Lo hizo a través de sus redes sociales y dejó en claro que asistirá más allá de no haber sido incluida oficialmente en la delegación presidencial.
La situación expone nuevamente el nivel de tensión existente entre Milei y quien fue su compañera de fórmula.
La ausencia de una invitación formal no impidió que Villarruel decidiera participar de una ceremonia que además tiene un componente personal para ella, vinculado a la historia familiar de su padre y a la relación que mantiene con la ciudad.
Por eso, una de las imágenes más observadas del acto será precisamente la interacción —o la falta de ella— entre el Presidente y la Vicepresidenta.
Pullaro y Javkin, entre los discursos y las especulaciones
Otro de los focos estará puesto sobre Maximiliano Pullaro y Pablo Javkin.
Tanto el gobernador como el intendente mantienen una relación institucional correcta con Milei.
Sin embargo, en distintos ámbitos políticos y periodísticos suelen expresar diferencias respecto de varias decisiones del gobierno nacional.
La discusión sobre obra pública, financiamiento de infraestructura, federalismo y recursos para las provincias son algunos de los temas donde esas diferencias aparecen con mayor claridad.
Por eso existe expectativa sobre el tono que tendrán los discursos.
Especialmente porque desde distintos sectores opositores se repite una crítica recurrente: que muchas de las observaciones que se realizan en ámbitos privados o mediáticos desaparecen cuando los dirigentes comparten escenario con el Presidente.
La pregunta es inevitable: ¿habrá planteos concretos o prevalecerá el tono institucional?
El otro acto
Mientras el escenario oficial se prepara para recibir a Milei, otro sector de la ciudad organiza una respuesta política.
La multisectorial sindical confirmó una movilización que partirá desde Plaza Pringles y concluirá a pocos metros del Monumento.
Participarán gremios del transporte, aeronáuticos, ferroviarios, portuarios, camioneros, trabajadores estatales y organizaciones sociales.
También se confirmó la participación de sectores del peronismo, entre ellos el Movimiento Evita.
No será la primera vez que sucede.
Durante anteriores visitas presidenciales ya se realizaron movilizaciones similares.

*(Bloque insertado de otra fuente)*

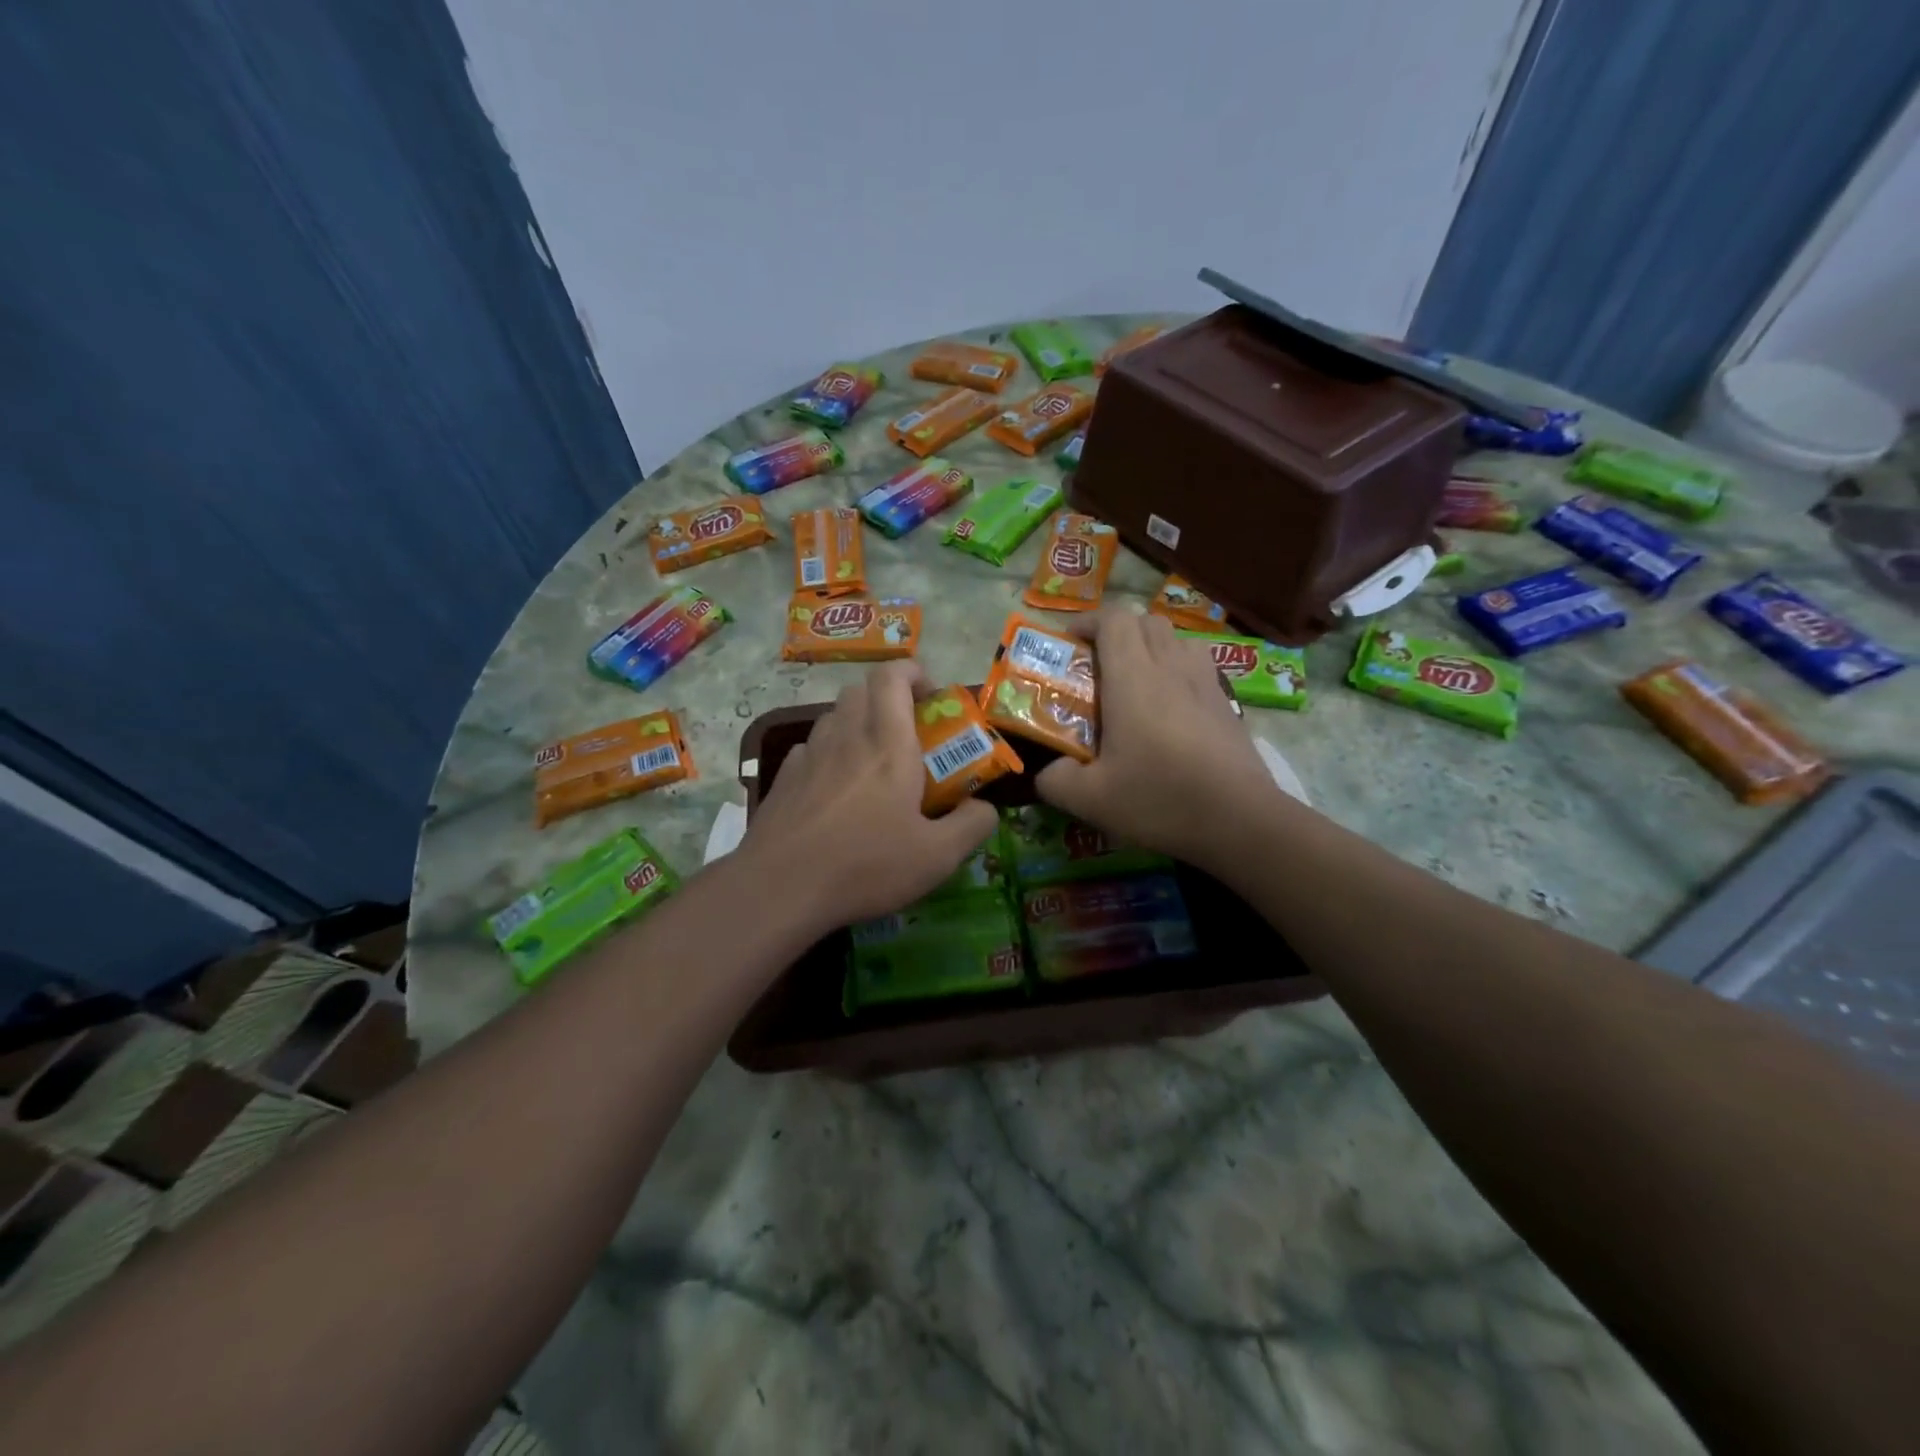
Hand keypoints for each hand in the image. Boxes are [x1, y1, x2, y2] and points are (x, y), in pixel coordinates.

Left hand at [739, 662, 999, 932]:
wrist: (779, 888)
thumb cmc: (865, 865)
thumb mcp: (937, 856)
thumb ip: (971, 826)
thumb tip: (985, 807)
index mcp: (888, 744)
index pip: (892, 676)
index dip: (913, 673)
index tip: (931, 697)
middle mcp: (846, 737)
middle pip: (861, 690)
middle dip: (888, 698)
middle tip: (908, 733)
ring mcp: (809, 755)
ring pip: (834, 716)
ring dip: (857, 724)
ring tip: (873, 764)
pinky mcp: (784, 778)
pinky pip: (811, 748)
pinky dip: (830, 754)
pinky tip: (836, 790)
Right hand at [1035, 608, 1281, 867]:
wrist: (1240, 819)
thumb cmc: (1160, 798)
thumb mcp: (1090, 799)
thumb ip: (1055, 780)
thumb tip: (1047, 772)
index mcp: (1132, 678)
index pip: (1113, 619)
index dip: (1087, 622)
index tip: (1068, 644)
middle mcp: (1170, 667)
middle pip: (1145, 621)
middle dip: (1116, 632)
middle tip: (1097, 666)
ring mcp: (1205, 682)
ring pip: (1176, 639)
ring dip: (1151, 647)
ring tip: (1136, 682)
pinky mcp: (1226, 702)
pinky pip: (1198, 665)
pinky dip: (1178, 670)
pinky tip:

Pero en esta oportunidad el contexto económico, la conflictividad social y la profundización de la grieta política hacen prever una convocatoria más significativa.
Rosario como escenario de 2027
Más allá del acto en sí, muchos observadores políticos creen que lo que ocurrirá este 20 de junio tiene una lectura mucho más profunda.
Rosario aparece como una de las plazas más codiciadas de cara a las elecciones de 2027.
La imposibilidad de reelección indefinida de Javkin, las aspiraciones de distintos sectores de Unidos, el crecimiento libertario, la expectativa del peronismo y la reconfiguración del sistema político santafesino convierten a la ciudad en un territorio clave.
Por eso cada gesto, cada fotografía y cada discurso será analizado en clave electoral.
No se trata solamente de un acto patrio.
También es una muestra anticipada de las disputas que comenzarán a definir el futuro político de Santa Fe.
Una ceremonia que puede quedar en la historia
Todavía nadie sabe qué terminará ocurriendo. Quizás todo transcurra dentro de la normalidad institucional. O quizás Rosario sea testigo de uno de los actos políticos más intensos de los últimos años.
Lo cierto es que la presencia de Milei, las tensiones con Villarruel, las incógnitas sobre Pullaro y Javkin, el protagonismo de Adorni y la convocatoria de sectores opositores convierten al Día de la Bandera en mucho más que una ceremonia oficial.
Porque mientras la bandera vuelva a flamear frente al Paraná, debajo de ella también se jugará otra disputa. La de la política. Y esa batalla, lejos de suspenderse por una fecha patria, parece estar apenas comenzando.